ATTIVITÀ DA SVOLGERE =>
[a] Nell'intervista su Torino e Lazio, quale giocatore viene indicato come la punta di diamante del Torino?
[b] Trascrivi dall'intervista su Torino e Lazio il passo che comincia con "El Kaddouri si" e prosegue fino a "o un handicap?".

SEZIONE DI TESTO =>
- - -
El Kaddouri si sta rivelando anche lui un buon giocatore soprattutto da quando Ventura fa giocare la squadra con il trequartista, ruolo che lui predilige. Altro valore aggiunto per il Torino?

“Negli aggiustamenti Ventura è bravo a capire se deve utilizzare El Kaddouri o Bellomo o Barreto o qualsiasi altro giocatore, infatti alle volte gioca con un trequartista altre con due quando mette anche Vives o Gazzi davanti alla difesa perché ha giocatori intercambiabili, ma soprattutto è capace di dare imprevedibilità alla squadra che sa cambiare fisionomia continuando a proporre gioco senza chiudersi”.

 

Si dice che il Torino sia un po’ Cerci-dipendente e che la Lazio lo sia con Klose, questo per entrambe finisce per essere un vantaggio o un handicap?

“Non è la stessa cosa. Il Torino ha sicuramente in Cerci la sua punta di diamante, ma la squadra esprime un gioco corale e ci sono anche altri calciatori in prospettiva importanti, uno su tutti D’Ambrosio, El Kaddouri sta ritrovando la brillantezza che lo aveva fatto definire una promessa ai tempi del Brescia, dopo aver battuto la faccia contro il muro lo scorso campionato a Napoli. Io penso che paradossalmente il Torino ha pochi punti rispetto a quello che ha fatto vedere in campo. Per quel che riguarda la dipendenza della Lazio da Klose il discorso è un po’ più articolato e infatti la squadra ha ottenuto dei risultati importanti quando Klose era nella migliore condizione e anche quando lo era Hernanes e Candreva era continuo nelle giocate. Se nella Lazio non giocano questi tre giocatori non riesce a fare grandi risultati, alla squadra è mancata la continuità ed è stata falcidiata da molti infortuni non riuscendo a trovare l’assetto e la proposta tattica e in questo scorcio di stagione ha avuto molte difficoltà gestionali, non ultime le voci insistenti sul fatto che l’allenatore avrebbe già firmato il contratto come commissario tecnico della Svizzera, che poi lo stesso Petkovic ha smentito”.
- - -
VOCI FORNITE =>

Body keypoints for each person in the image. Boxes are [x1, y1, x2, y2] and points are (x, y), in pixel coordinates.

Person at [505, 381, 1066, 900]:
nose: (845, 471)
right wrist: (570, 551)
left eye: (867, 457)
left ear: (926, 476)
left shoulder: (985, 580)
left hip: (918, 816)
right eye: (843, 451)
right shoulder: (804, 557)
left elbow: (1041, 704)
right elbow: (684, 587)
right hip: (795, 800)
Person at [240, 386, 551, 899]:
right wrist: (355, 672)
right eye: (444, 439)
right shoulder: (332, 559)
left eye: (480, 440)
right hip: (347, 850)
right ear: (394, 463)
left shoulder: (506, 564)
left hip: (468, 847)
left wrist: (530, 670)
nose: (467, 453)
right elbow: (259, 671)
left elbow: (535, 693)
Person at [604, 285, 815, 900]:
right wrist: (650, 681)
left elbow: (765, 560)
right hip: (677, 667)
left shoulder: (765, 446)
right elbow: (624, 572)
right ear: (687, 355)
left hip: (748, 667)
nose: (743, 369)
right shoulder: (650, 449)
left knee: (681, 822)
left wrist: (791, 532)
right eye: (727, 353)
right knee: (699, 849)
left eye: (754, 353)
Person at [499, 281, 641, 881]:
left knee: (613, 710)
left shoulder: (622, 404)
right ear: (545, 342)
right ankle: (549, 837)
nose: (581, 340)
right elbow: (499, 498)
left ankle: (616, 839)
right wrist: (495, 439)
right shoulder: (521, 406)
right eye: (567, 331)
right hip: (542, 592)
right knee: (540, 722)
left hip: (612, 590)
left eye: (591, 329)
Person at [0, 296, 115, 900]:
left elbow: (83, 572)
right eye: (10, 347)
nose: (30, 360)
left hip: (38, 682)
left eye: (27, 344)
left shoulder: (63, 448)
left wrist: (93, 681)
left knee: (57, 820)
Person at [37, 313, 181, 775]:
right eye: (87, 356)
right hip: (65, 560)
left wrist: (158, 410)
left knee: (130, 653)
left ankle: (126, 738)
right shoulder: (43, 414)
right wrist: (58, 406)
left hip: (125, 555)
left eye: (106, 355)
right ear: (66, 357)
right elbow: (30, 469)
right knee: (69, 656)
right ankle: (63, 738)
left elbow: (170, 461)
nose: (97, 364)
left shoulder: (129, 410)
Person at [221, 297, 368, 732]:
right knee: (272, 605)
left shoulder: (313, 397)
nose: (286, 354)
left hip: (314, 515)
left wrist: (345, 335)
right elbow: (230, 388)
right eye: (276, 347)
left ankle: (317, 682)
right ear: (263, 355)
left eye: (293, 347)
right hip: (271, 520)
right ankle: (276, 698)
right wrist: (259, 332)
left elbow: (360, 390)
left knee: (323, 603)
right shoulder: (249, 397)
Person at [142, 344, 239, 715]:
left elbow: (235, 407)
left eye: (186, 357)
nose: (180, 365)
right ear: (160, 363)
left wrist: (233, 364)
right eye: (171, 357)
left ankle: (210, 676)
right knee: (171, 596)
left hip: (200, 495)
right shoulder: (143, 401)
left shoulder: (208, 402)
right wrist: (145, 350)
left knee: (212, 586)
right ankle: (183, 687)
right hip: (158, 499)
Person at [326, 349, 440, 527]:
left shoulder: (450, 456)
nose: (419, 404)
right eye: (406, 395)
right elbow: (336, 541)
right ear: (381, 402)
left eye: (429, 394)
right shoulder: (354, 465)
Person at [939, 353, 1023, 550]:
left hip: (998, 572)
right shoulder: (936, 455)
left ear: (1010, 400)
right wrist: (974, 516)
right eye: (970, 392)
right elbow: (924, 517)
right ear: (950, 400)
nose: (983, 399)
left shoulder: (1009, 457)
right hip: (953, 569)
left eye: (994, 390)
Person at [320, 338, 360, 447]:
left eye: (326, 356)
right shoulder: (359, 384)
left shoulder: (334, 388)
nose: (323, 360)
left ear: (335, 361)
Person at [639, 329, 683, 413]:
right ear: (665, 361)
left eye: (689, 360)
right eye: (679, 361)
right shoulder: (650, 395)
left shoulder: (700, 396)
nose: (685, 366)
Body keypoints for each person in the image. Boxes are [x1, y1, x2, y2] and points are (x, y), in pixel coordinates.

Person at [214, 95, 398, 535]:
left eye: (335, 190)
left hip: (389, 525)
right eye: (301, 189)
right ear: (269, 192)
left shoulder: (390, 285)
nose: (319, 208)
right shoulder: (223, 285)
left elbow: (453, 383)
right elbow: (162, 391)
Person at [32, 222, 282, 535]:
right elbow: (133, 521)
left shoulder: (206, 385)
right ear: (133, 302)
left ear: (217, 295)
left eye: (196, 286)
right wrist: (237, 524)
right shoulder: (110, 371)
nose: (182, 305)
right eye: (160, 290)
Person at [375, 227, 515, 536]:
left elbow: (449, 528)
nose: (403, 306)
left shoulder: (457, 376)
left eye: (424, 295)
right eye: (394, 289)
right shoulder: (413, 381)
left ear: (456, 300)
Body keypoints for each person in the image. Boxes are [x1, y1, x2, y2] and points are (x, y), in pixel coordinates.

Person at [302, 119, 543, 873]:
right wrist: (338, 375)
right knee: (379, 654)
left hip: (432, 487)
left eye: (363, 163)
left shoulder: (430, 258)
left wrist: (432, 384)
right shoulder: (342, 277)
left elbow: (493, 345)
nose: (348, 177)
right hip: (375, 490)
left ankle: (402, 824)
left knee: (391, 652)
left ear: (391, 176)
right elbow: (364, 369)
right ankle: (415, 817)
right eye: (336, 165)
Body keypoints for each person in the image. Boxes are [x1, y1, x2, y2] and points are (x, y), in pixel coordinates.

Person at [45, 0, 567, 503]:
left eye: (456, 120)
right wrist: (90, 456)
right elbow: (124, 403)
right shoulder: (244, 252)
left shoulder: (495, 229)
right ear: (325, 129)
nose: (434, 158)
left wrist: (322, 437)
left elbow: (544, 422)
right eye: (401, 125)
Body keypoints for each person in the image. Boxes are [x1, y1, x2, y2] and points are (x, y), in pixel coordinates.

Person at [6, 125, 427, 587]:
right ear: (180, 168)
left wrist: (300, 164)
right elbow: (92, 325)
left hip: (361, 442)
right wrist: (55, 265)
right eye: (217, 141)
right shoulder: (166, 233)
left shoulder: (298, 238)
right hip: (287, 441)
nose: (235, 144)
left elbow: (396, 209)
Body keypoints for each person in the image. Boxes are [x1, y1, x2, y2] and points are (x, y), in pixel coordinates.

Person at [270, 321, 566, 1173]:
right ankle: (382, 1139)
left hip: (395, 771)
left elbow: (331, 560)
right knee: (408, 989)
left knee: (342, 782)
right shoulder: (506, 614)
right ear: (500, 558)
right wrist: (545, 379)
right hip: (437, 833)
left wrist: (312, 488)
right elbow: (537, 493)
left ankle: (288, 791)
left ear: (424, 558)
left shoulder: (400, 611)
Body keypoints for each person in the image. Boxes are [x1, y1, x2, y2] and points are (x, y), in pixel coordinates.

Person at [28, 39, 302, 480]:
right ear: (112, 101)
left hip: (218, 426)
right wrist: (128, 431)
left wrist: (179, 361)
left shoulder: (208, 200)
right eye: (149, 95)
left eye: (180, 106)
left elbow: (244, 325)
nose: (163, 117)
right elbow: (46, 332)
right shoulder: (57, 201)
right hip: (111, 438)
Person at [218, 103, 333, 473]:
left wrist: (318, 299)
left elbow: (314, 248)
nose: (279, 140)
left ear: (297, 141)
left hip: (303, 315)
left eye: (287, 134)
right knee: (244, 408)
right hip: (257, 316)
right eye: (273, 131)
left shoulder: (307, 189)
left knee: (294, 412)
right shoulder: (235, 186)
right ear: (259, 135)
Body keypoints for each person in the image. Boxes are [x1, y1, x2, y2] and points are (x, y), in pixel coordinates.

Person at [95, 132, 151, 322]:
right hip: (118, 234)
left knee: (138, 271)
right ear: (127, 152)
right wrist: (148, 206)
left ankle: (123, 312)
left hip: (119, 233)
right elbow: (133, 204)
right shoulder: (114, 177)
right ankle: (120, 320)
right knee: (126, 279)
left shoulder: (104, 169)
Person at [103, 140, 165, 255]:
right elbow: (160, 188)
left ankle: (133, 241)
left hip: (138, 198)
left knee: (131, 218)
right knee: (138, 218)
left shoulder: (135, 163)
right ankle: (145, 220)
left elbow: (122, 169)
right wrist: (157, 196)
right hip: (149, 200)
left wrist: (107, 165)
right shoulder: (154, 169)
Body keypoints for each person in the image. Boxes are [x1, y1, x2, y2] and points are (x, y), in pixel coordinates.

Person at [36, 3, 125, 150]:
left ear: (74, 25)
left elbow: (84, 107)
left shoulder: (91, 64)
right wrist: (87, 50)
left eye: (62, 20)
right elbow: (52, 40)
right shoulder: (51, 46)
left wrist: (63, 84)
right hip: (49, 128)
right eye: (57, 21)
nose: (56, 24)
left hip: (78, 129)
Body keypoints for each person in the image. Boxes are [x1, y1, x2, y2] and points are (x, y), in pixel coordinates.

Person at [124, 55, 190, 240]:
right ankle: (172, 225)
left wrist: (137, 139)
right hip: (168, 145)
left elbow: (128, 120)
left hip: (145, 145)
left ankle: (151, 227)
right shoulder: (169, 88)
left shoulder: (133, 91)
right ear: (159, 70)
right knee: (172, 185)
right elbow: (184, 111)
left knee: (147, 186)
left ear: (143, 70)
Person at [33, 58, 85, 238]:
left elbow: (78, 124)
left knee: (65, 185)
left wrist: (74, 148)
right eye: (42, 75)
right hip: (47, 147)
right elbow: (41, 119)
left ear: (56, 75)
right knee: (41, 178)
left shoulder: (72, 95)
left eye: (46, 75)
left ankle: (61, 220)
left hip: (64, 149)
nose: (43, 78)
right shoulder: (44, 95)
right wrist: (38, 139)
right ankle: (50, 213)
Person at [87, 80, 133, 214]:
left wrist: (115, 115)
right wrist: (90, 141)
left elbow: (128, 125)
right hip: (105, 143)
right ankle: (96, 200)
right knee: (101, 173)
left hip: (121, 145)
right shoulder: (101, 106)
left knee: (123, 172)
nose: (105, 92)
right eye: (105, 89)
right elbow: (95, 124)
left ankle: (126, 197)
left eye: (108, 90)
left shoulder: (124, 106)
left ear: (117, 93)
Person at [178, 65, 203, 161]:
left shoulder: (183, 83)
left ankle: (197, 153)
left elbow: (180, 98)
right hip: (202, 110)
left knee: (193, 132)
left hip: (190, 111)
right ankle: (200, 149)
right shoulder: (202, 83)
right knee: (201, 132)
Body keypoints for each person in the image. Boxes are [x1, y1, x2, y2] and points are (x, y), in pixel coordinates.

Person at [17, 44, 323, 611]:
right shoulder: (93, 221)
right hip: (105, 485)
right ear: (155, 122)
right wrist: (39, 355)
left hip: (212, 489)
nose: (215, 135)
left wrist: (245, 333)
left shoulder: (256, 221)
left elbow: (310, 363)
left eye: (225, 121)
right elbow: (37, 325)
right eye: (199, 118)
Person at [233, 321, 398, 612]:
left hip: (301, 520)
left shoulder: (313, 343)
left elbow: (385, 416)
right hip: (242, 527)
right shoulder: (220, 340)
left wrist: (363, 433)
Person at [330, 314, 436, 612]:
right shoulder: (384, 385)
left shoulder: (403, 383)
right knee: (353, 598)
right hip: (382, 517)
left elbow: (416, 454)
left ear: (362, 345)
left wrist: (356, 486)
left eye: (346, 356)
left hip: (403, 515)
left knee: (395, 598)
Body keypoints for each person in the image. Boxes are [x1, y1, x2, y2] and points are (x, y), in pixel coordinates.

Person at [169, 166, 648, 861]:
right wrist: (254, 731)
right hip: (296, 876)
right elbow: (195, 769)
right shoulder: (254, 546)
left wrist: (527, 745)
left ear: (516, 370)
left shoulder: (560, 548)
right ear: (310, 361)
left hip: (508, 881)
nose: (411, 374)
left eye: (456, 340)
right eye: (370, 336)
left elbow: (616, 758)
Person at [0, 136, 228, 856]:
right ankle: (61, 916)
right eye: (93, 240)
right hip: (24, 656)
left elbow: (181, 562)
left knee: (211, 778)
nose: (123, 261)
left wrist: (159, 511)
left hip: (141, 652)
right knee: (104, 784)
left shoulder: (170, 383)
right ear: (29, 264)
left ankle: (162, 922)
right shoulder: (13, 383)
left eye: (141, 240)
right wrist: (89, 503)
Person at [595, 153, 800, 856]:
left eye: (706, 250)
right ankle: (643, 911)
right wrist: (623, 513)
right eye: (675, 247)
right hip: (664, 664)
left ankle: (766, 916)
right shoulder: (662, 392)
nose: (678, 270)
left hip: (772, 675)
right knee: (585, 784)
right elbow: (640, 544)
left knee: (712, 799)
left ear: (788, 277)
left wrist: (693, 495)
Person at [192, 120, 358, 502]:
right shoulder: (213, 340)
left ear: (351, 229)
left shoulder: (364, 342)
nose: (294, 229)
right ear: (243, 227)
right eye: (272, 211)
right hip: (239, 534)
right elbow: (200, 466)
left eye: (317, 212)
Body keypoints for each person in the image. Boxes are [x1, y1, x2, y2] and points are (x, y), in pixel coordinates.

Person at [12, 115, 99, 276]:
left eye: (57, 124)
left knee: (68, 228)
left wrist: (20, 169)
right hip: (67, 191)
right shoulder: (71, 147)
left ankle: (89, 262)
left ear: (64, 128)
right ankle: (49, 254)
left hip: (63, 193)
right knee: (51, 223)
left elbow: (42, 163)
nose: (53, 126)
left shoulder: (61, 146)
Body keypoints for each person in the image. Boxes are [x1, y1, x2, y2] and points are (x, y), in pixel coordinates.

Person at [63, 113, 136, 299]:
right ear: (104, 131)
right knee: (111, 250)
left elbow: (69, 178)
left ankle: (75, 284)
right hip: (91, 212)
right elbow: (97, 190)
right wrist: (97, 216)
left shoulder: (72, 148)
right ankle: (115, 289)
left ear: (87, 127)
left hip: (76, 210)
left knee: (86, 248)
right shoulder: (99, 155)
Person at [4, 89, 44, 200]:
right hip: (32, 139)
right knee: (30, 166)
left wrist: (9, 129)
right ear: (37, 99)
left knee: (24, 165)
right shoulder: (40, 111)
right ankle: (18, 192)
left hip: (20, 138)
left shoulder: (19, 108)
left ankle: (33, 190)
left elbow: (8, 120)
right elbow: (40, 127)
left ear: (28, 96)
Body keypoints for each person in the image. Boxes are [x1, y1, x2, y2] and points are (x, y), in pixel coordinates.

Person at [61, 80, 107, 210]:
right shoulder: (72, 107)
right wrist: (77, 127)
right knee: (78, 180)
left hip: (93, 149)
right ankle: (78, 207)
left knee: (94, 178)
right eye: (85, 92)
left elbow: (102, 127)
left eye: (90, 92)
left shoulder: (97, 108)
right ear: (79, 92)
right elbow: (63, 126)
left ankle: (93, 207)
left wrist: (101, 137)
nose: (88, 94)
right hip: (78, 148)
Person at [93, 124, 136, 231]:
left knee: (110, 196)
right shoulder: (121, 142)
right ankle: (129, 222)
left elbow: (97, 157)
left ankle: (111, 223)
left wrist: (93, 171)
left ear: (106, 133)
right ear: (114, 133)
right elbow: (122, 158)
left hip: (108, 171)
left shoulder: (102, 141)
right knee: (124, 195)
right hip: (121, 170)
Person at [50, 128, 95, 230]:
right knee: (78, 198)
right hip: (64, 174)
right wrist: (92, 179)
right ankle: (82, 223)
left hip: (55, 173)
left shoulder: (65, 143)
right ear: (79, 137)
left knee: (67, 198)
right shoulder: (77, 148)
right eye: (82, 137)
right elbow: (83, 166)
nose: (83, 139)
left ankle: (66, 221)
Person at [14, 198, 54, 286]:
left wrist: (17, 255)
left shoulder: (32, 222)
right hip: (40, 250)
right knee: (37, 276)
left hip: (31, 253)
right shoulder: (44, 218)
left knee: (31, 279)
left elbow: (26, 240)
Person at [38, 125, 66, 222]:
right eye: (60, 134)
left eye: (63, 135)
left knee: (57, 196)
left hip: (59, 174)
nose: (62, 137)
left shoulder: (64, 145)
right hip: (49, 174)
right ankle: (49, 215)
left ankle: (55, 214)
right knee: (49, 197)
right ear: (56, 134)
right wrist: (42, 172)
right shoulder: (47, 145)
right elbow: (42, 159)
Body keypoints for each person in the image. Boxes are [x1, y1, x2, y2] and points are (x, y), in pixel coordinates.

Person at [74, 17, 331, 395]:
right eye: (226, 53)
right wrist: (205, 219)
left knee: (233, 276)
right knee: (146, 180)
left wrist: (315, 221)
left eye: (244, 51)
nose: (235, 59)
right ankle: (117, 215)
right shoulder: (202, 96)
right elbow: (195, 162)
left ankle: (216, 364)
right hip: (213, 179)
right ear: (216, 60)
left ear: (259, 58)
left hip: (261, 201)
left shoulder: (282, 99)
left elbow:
- - -
SOLUZIONI DELL'ESERCIZIO =>
[a] Cerci.

[b]
El Kaddouri si sta rivelando anche lui un buon giocatore soprattutto da quando Ventura fa giocare la squadra con il trequartista, ruolo che lui predilige. Altro valore aggiunto per il Torino?

“Negli aggiustamenti Ventura è bravo a capire se deve utilizzare El Kaddouri o Bellomo o Barreto o qualsiasi altro giocatore, infatti alle volte gioca con un trequartista altre con due quando mette anche Vives o Gazzi davanti alla difesa perché ha giocatori intercambiabili, ma soprattutto è capace di dare imprevedibilità alla squadra che sa cambiare fisionomia continuando a proporre gioco senza chiudersi”.

 

Si dice che il Torino sia un po’ Cerci-dipendente e che la Lazio lo sia con Klose, questo per entrambe finisce per essere un vantaggio o un handicap?